Vorrangig mit einem Schütz zwischen FU und Motor.
Der sichere Halt ist bis PL d sicherlich ohne Probleme einsetzbar, bei PL e wirst Du möglicherweise Probleme bekommen, das schönzurechnen.
Bei Stoppkategorie 1 ist das Absenken der Drehzahl nur die Einleitung des sicheren Halts.
Natürlich musst Du eine Restgefahr beachten, wenn z.B. der FU kaputt geht, dann trudelt der Antrieb nämlich aus und ohne überwachte Bremse wirst Du da ganz schön in Schwulitäten kommen.

@Schneemann
Wen Du den Motor einfach abschaltest, werden die Halbleiter gesperrt. Die generatorische Leistung kann also gar nicht bis in den Zwischenkreis durchschlagen. Was den Kondensatoren am meisten schadet, ist das häufige Ein- und Ausschalten und somit das Laden des Zwischenkreises.


----------



## Deltal (17 Februar 2012)

Naja, dass ist ja die ganze Geschichte rund um die EN 13849. Wenn du nach unten scrollst, findest du ein extra Abschnitt zu dem Thema. Die EN ISO 14121 befasst sich mit der Risikobeurteilung der Maschine.
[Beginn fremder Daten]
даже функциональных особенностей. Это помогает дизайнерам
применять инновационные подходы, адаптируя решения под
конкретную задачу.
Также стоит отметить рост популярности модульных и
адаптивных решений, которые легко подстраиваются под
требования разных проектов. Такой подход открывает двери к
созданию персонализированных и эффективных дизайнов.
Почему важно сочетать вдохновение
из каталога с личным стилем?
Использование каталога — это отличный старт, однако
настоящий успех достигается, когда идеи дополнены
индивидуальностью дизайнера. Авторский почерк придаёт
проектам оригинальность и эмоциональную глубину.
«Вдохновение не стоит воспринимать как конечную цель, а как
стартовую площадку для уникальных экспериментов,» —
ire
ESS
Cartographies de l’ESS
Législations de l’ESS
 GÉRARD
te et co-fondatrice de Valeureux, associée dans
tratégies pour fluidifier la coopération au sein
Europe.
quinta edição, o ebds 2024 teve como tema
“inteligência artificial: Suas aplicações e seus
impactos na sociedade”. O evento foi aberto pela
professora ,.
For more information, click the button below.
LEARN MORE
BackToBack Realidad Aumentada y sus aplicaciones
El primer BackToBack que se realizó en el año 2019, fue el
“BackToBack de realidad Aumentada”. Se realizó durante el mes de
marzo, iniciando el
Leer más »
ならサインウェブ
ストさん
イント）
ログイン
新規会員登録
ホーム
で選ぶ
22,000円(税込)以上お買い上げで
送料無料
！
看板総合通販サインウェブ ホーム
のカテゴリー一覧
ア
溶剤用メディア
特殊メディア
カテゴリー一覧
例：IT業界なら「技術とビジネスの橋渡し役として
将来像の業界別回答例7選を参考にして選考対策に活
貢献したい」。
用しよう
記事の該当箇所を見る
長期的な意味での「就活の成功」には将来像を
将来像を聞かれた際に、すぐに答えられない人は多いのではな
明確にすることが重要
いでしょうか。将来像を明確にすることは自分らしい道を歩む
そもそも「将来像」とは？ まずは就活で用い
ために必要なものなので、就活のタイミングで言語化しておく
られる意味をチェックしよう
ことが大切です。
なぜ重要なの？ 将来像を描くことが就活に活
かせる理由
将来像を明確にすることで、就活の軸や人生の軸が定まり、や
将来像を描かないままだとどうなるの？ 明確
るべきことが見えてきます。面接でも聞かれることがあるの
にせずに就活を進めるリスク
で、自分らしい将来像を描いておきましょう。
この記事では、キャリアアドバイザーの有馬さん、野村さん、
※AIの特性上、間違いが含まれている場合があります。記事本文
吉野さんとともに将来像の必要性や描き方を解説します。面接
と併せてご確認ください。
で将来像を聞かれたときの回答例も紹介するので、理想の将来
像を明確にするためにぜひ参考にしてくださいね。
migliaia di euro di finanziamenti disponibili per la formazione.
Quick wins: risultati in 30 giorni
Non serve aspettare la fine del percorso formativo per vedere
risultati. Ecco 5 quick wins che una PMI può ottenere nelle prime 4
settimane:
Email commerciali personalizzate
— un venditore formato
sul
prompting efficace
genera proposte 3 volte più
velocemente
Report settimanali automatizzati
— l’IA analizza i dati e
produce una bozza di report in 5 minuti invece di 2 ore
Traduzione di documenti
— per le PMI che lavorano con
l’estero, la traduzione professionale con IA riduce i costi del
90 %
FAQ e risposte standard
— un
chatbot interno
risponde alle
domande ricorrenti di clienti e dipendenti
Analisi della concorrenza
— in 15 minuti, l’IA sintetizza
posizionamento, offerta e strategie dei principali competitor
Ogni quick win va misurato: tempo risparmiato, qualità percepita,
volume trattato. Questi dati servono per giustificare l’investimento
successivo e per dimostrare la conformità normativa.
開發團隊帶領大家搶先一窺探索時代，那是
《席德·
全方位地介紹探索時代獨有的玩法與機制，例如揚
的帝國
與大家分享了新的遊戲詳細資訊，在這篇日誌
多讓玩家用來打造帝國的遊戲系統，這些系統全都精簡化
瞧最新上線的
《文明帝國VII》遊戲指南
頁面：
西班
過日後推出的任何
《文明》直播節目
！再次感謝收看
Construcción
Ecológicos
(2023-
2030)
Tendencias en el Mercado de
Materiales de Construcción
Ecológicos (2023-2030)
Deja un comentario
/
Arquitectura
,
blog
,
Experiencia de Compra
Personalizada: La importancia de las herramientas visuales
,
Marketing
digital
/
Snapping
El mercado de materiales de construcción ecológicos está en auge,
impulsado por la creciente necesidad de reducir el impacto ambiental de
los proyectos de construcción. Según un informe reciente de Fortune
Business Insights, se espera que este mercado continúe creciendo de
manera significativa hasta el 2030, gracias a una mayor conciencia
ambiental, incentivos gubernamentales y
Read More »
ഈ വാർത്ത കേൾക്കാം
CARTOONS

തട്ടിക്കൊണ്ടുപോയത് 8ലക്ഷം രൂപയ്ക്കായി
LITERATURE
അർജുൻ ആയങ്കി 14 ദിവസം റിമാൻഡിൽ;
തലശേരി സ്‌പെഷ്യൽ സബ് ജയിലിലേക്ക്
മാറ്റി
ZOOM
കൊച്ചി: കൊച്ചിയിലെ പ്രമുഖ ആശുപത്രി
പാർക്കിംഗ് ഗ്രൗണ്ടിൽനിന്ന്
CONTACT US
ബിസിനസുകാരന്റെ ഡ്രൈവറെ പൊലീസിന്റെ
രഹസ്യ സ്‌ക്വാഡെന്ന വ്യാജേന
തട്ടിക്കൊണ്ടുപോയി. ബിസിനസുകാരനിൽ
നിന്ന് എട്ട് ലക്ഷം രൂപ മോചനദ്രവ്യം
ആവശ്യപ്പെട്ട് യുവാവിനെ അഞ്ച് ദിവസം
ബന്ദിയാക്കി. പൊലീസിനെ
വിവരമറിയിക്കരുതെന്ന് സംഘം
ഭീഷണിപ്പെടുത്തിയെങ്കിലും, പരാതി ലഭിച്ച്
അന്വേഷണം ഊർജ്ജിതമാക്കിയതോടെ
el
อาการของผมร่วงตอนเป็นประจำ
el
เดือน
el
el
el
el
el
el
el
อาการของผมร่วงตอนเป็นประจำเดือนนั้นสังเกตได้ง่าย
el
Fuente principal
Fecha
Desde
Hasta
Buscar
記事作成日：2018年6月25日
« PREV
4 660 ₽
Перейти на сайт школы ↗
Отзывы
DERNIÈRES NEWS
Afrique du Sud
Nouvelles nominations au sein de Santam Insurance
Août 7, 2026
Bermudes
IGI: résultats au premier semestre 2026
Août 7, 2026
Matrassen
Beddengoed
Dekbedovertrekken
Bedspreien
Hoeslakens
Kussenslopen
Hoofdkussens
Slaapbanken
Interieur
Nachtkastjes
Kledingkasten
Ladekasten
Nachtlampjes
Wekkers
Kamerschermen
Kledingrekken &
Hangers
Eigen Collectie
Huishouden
Das mit den Elkos ist eher auf den Lade/Entladevorgang beim Ein/Ausschalten des Netztes bezogen. Ein ASM Motor arbeitet von "sich aus" nicht als Generator. Und dann sitzen in dem FU immernoch Halbleiter die hochohmig sind.

Wie ich schon geschreiben habe, ist deine Idee grundsätzlich ok. Aber wir kennen ja deine Maschine nicht. Welche Gefährung entsteht, wenn der FU nicht "bremst"? Kann jemand z.B. weiter in eine Maschine gezogen werden, wenn der Motor nur austrudelt?


----------



## schneemann86 (17 Februar 2012)

Also es handelt sich um Flexlink Bänder habe mal ein Foto angehängt !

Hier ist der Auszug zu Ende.